I asked the doctor how long someone usually lived with this kind of ischemic stroke, and he answered, “Well, the textbooks say four to five days, and I have seen a few people live up to eight or nine days. But the average is about a week.” I quickly did the math in my head and felt my heart race a bit when I figured that Michael was getting close to the fourth day. I knew I had to bring him home. I told Dr. McKee, and he gently encouraged me to move him to hospice in the hospital, inferring that it would be much easier on me, but I wanted Michael in his own house once more. Dr. McKee said that he would put in the order for hospice home care right away, and he felt hopeful that everything could be arranged for Michael to come home the next day, Friday.

When I went to bed that night, even in my utter exhaustion and sorrow I felt a sense of urgency, and also a strange sense of being untethered, all mixed together. I thought of the passage in 2 Corinthians which I had read to Michael many times in the past year, and knew these words were for us now, more than ever:

6157108771_6b26f94792Therefore we do not despair, but even if our physical body is wearing away, our inner person is being renewed day by day. 

For our momentary, light suffering is producing for us an eternal weight of glory far beyond all comparison because we are not looking at what can be seen but at what cannot be seen. For what can be seen is temporary, but what cannot be seen is eternal.

For we know that if our earthly house, the tent we live in, is dismantled, we have a building from God, a house not built by human hands, that is eternal in the heavens. For in this earthly house we groan, because we desire to put on our heavenly dwelling, if indeed, after we have put on our heavenly house, we will not be found naked. For we groan while we are in this tent, since we are weighed down, because we do not want to be unclothed, but clothed, so that what is mortal may be swallowed up by life.”   2 Corinthians 4:16 – 5:4, New English Translation.

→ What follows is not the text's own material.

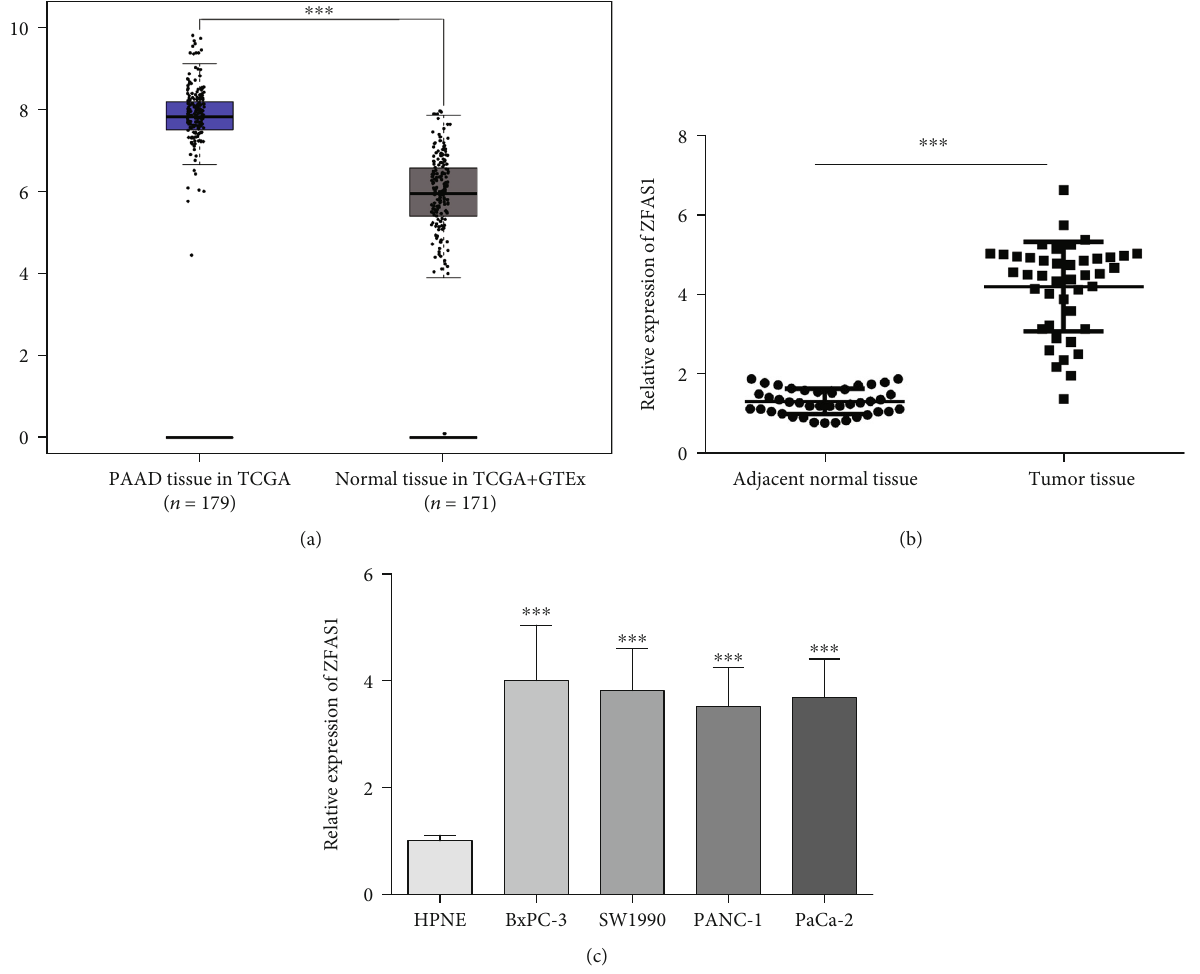
Figure 1: ZFAS1 in PC. (a) ZFAS1 expression in TCGA+GTEx database samples; (b) ZFAS1 expression in clinical samples; (c) ZFAS1 in di ff erent cell strains; ∗∗∗ P < 0 : 001 vs. HPNE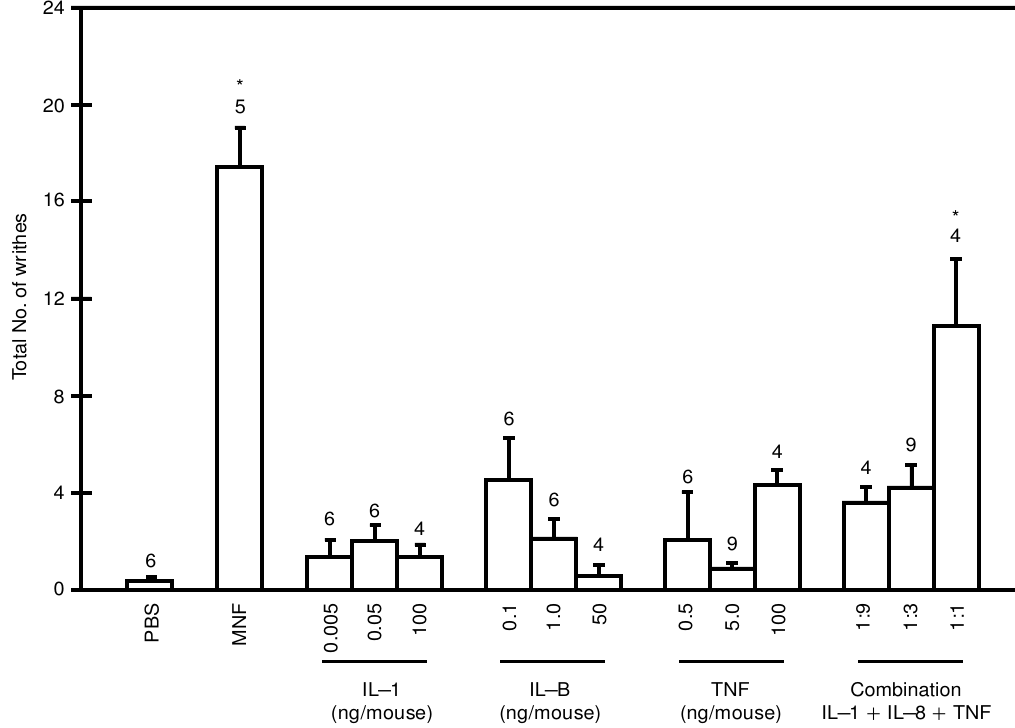
FIG. 5. The nociceptive effects of IL-1 b , IL-8, TNF- a or their mixture. The mice were injected with PBS, MNF, and indicated doses (ng / mouse) of IL-1, IL-8, and TNF- a or with three doses of the mixture of these three cytokines. The highest dose of the mixture was 100 ng / mouse IL-1 b + 50 ng / mouse IL-8 + 100 ng / mouse TNF- a (1:1); this was then used to prepare 1:3 or 1:9 dilutions. The number of writhes was determined in the interval between 14 and 34 min after the stimulus injection. The number at the top of each bar represents the number of mice in that group. The values are reported as means SEM. , Statistically signi® cant differences (P , 0 · 05) from the negative control (PBS) determined by ANOVA and Bonferroni’s test.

My dear Michael was groaning with the burden of his earthly house. And what was mortal — his hard-working, made-of-flesh-and-blood, precious body, was getting ready to be swallowed up by life. Real, eternal life. Life with Christ.

A white robe. A loud voice with which to praise his God at the top of his lungs again. A new, glorious body that would never again know sickness. True freedom and joy. The magnificence of heaven. The face to face meeting with Jesus, whom he had loved and trusted for thirty-five years.

All this was just days away.

For Michael, I rejoiced. For myself and our family, I prayed that God would help us walk with courage through the door of grief we were approaching, and that we wouldn’t miss one single thing the Lord had planned for us.